### What the task asks
Starting at the line that contains "होति…पे॰… अविक्खेपो होति, इमे धम्मा सिक्खा।" and ending with the line that contains "सिक्खा’’ति (विभ॰ ७१२-७१३)।", convert the data into a Markdown table with the columns Row and Line. Give each line its own numbered row and omit any blank lines.

Saved entries
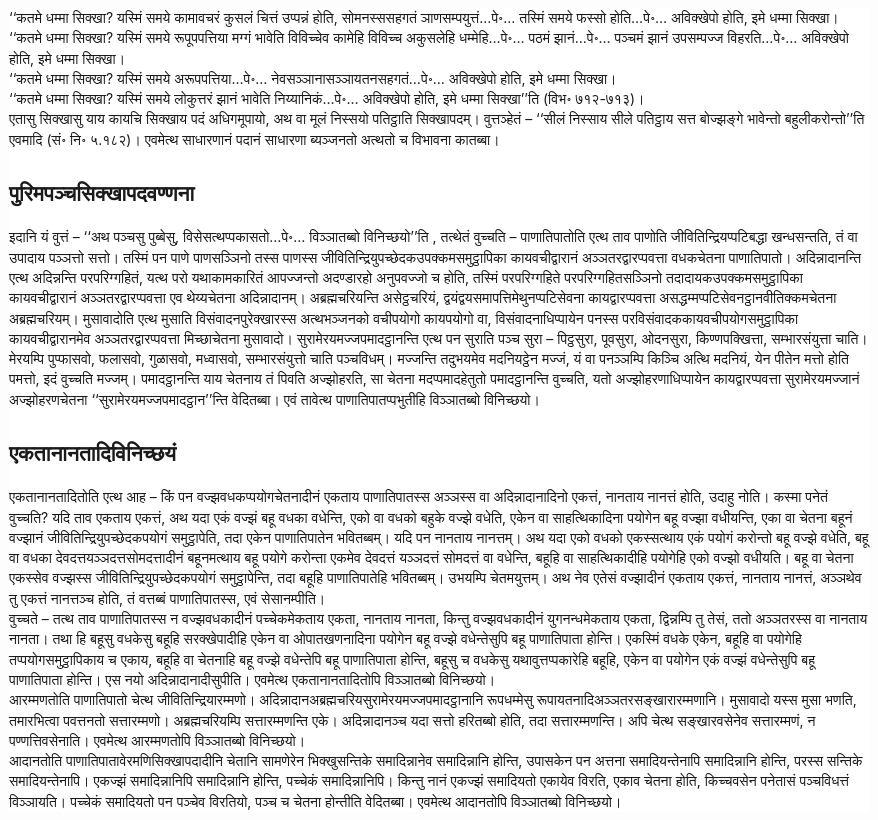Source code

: ‘‘कतमे धम्मा सिक्खा? यस्मिं समये कामावचरं कुसलं चित्तं उप्पन्नं होति, सोमनस्ससहगतं ञाणसम्पयुत्तं…पे॰… तस्मिं समये फस्सो होति…पे॰… अविक्खेपो होति, इमे धम्मा सिक्खा।  
‘‘कतमे धम्मा सिक्खा? यस्मिं समये रूपूपपत्तिया मग्गं भावेति विविच्चेव कामेहि विविच्च अकुसलेहि धम्मेहि…पे॰… पठमं झानं…पे॰… पञ्चमं झानं उपसम्पज्ज विहरति…पे॰… अविक्खेपो होति, इमे धम्मा सिक्खा।  
‘‘कतमे धम्मा सिक्खा? यस्मिं समये अरूपपत्तिया…पे॰… नेवसञ्ञानासञ्ञायतनसहगतं…पे॰… अविक्खेपो होति, इमे धम्मा सिक्खा।  
‘‘कतमे धम्मा सिक्खा? यस्मिं समये लोकुत्तरं झानं भावेति निय्यानिकं…पे॰… अविक्खेपो होति, इमे धम्मा सिक्खा’’ति (विभ॰ ७१२-७१३)।  
एतासु सिक्खासु याय कायचि सिक्खाय पदं अधिगमूपायो, अथ वा मूलं निस्सयो पतिट्ठाति सिक्खापदम्। वुत्तञ्हेतं – ‘‘सीलं निस्साय सीले पतिट्ठाय सत्त बोज्झङ्गे भावेन्तो बहुलीकरोन्तो’’ति एवमादि (सं॰ नि॰ ५.१८२)। एवमेत्थ साधारणानं पदानं साधारणा ब्यञ्जनतो अत्थतो च विभावना कातब्बा।  


## पुरिमपञ्चसिक्खापदवण्णना

इदानि यं वुत्तं – ‘‘अथ पञ्चसु पुब्बेसु, विसेसत्थप्पकासतो…पे॰… विञ्ञातब्बो विनिच्छयो’’ति , तत्थेतं वुच्चति – पाणातिपातोति एत्थ ताव पाणोति जीवितिन्द्रियप्पटिबद्धा खन्धसन्तति, तं वा उपादाय पञ्ञत्तो सत्तो। तस्मिं पन पाणे पाणसञ्ञिनो तस्स पाणस्स जीवितिन्द्रियुपच्छेदकउपक्कमसमुट्ठापिका कायवचीद्वारानं अञ्ञतरद्वारप्पवत्ता वधकचेतना पाणातिपातो। अदिन्नादानन्ति एत्थ अदिन्नन्ति परपरिग्गहितं, यत्थ परो यथाकामकारितं आपज्जन्तो अदण्डारहो अनुपवज्जो च होति, तस्मिं परपरिग्गहिते परपरिग्गहितसञ्ञिनो तदादायकउपक्कमसमुट्ठापिका कायवचीद्वारानं अञ्ञतरद्वारप्पवत्ता एव थेय्यचेतना अदिन्नादानम्। अब्रह्मचरियन्ति असेट्ठचरियं, द्वयंद्वयसमापत्तिमेथुनप्पटिसेवना कायद्वारप्पवत्ता असद्धम्मप्पटिसेवनट्ठानवीतिक्कमचेतना अब्रह्मचरियम्। मुसावादोति एत्थ मुसाति विसंवादनपुरेक्खारस्स अत्थभञ्जनको वचीपयोगो कायपयोगो वा, विसंवादनाधिप्पायेन पनस्स परविसंवादककायवचीपयोगसमुट्ठापिका कायवचीद्वारानमेव अञ्ञतरद्वारप्पवत्ता मिच्छाचेतना मुसावादो। सुरामेरयमज्जपमादट्ठानन्ति एत्थ पन सुराति पञ्च सुरा – पिट्ठसुरा, पूवसुरा, ओदनसुरा, किण्णपक्खित्ता, सम्भारसंयुत्ता चाति। मेरयम्पि पुप्फासवो, फलासवो, गुळासवो, मध्वासवो, सम्भारसंयुत्तो चाति पञ्चविधम्। मज्जन्ति तदुभयमेव मदनियट्ठेन मज्जं, यं वा पनञ्ञम्पि किञ्चि अत्थि मदनियं, येन पीतेन मत्तो होति पमत्तो, इदं वुच्चति मज्जम्। पमादट्ठानन्ति याय चेतनाय तं पिवति अज्झोहरति, सा चेतना मदप्पमादहेतुतो पमादट्ठानन्ति वुच्चति, यतो अज्झोहरणाधिप्पायेन कायद्वारप्पवत्ता सुरामेरयमज्जानं अज्झोहरणचेतना ‘‘सुरामेरयमज्जपमादट्ठान’’न्ति वेदितब्बा। एवं तावेत्थ पाणातिपातप्पभुतीहि विञ्ञातब्बो विनिच्छयो।  


## एकतानानतादिविनिच्छयं

एकतानानतादितोति एत्थ आह – किं पन वज्झवधकप्पयोगचेतनादीनं एकताय पाणातिपातस्स अञ्ञस्स वा अदिन्नादानादिनो एकत्तं, नानताय नानत्तं होति, उदाहु नोति। कस्मा पनेतं वुच्चति? यदि ताव एकताय एकत्तं, अथ यदा एकं वज्झं बहू वधका वधेन्ति, एको वा वधको बहुके वज्झे वधेति, एकेन वा साहत्थिकादिना पयोगेन बहू वज्झा वधीयन्ति, एका वा चेतना बहूनं वज्झानं जीवितिन्द्रियुपच्छेदकपयोगं समुट्ठापेति, तदा एकेन पाणातिपातेन भवितब्बम्। यदि पन नानताय नानत्तम्। अथ यदा एको वधको एकस्सत्थाय एकं पयोगं करोन्तो बहू वज्झे वधेति, बहू वा वधका देवदत्तयञ्ञदत्तसोमदत्तादीनं बहूनमत्थाय बहू पयोगे करोन्ता एकमेव देवदत्तं यञ्ञदत्तं सोमदत्तं वा वधेन्ति, बहूहि वा साहत्थिकादीहि पयोगेहि एको वज्झो वधीयति। बहू वा चेतना एकस्सेव वज्झस्स जीवितिन्द्रियुपच्छेदकपयोगं समुट्ठापेन्ति, तदा बहूहि पाणातिपातेहि भवितब्बम्। उभयम्पि चेतमयुत्तम्। अथ नेव एतेसं वज्झादीनं एकताय एकत्तं, नानताय नानत्तं, अञ्ञथेव तु एकत्तं नानत्तञ्च होति, तं वत्तब्बं पाणातिपातस्स, एवं सेसानम्पीति।  
वुच्चते – तत्थ ताव पाणातिपातस्स न वज्झवधकादीनं पच्चेकमेकताय एकता, नानताय नानता, किन्तु वज्झवधकादीनं युगनन्धमेकताय एकता, द्विन्नम्पि तु तेसं, ततो अञ्ञतरस्स वा नानताय नानता। तथा हि बहूसु वधकेसु बहूहि सरक्खेपादीहि एकेन वा ओपातखणनादिना पयोगेन बहू वज्झे वधेन्तेसुपि बहू पाणातिपाता होन्ति। एकस्मिं वधके एकेन, बहूहि वा पयोगेहि तप्पयोगसमुट्ठापिकाय च एकाय, बहूहि वा चेतनाहि बहू वज्झे वधेन्तेपि बहू पाणातिपाता होन्ति, बहूसु च वधकेसु यथावुत्तप्पकारेहि बहूहि, एकेन वा पयोगेन एकं वज्झं वधेन्तेसुपि बहू पाणातिपाता होन्ति। एस नयो अदिन्नादानादीसुपीति। एवमेत्थ एकतानानतादितोपि विञ्ञातब्बो विनिच्छयो।  
आरम्मणतोति पाणातिपातो चेत्थ जीवितिन्द्रियारम्मणो। अदिन्नादानअब्रह्मचरियसुरामेरयमज्जपमादट्ठानानि रूपधम्मेसु रूपायतनादिअञ्ञतरसङ्खारारम्मणानि। मुसावादो यस्स मुसा भणति, तमारभित्वा पवत्तनतो सत्तारम्मणो। अब्रह्मचरियम्पि सत्तारम्मणन्ति एके। अदिन्नादानञ्च यदा सत्तो हरितब्बो होति, तदा सत्तारम्मणन्ति। अपि चेत्थ सङ्खारवसेनेव सत्तारम्मणं, न पण्णत्तिवसेनाति। एवमेत्थ आरम्मणतोपि विञ्ञातब्बो विनिच्छयो।  
आदानतोति पाणातिपातावेरमणिसिक्खापदादीनि चेतानि सामणेरेन भिक्खुसन्तिके समादिन्नानेव समादिन्नानि होन्ति, उपासकेन पन अत्तना समादियन्तेनापि समादिन्नानि होन्ति, परस्स सन्तिके समादियन्तेनापि। एकज्झं समादिन्नानिपि समादिन्नानि होन्ति, पच्चेकं समादिन्नानिपि। किन्तु नानं एकज्झं समादियतो एकायेव विरति, एकाव चेतना होति, किच्चवसेन पनेतासं पञ्चविधत्तं विञ्ञायति। पच्चेकं समादियतो पन पञ्चेव विरतियो, पञ्च च चेतना होन्तीति वेदितब्बा। एवमेत्थ आदानतोपि विञ्ञातब्बो विनिच्छयो।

### Answer area
| Row | Line |
|---|---|
| 1 | : ‘‘कतमे धम्मा सिक्खा? यस्मिं समये कामावचरं कुसलं चित्तं उप्पन्नं होति, सोमनस्ससहगतं ञाणसम्पयुत्तं…पे॰… तस्मिं समये फस्सो होति…पे॰… अविक्खेपो होति, इमे धम्मा सिक्खा।   |
| 2 | ‘‘कतमे धम्मा सिक्खा? यस्मिं समये रूपूपपत्तिया मग्गं भावेति विविच्चेव कामेहि विविच्च अकुसलेहि धम्मेहि…पे॰… पठमं झानं…पे॰… पञ्चमं झानं उपसम्पज्ज विहरति…पे॰… अविक्खेपो होति, इमे धम्मा सिक्खा।   |
| 3 | ‘‘कतमे धम्मा सिक्खा? यस्मिं समये अरूपपत्तिया…पे॰… नेवसञ्ञानासञ्ञायतनसहगतं…पे॰… अविक्खेपो होति, इमे धम्मा सिक्खा।   |
| 4 | ‘‘कतमे धम्मा सिक्खा? यस्मिं समये लोकुत्तरं झानं भावेति निय्यानिकं…पे॰… अविक्खेपो होति, इमे धम्मा सिक्खा’’ति (विभ॰ ७१२-७१३)।   |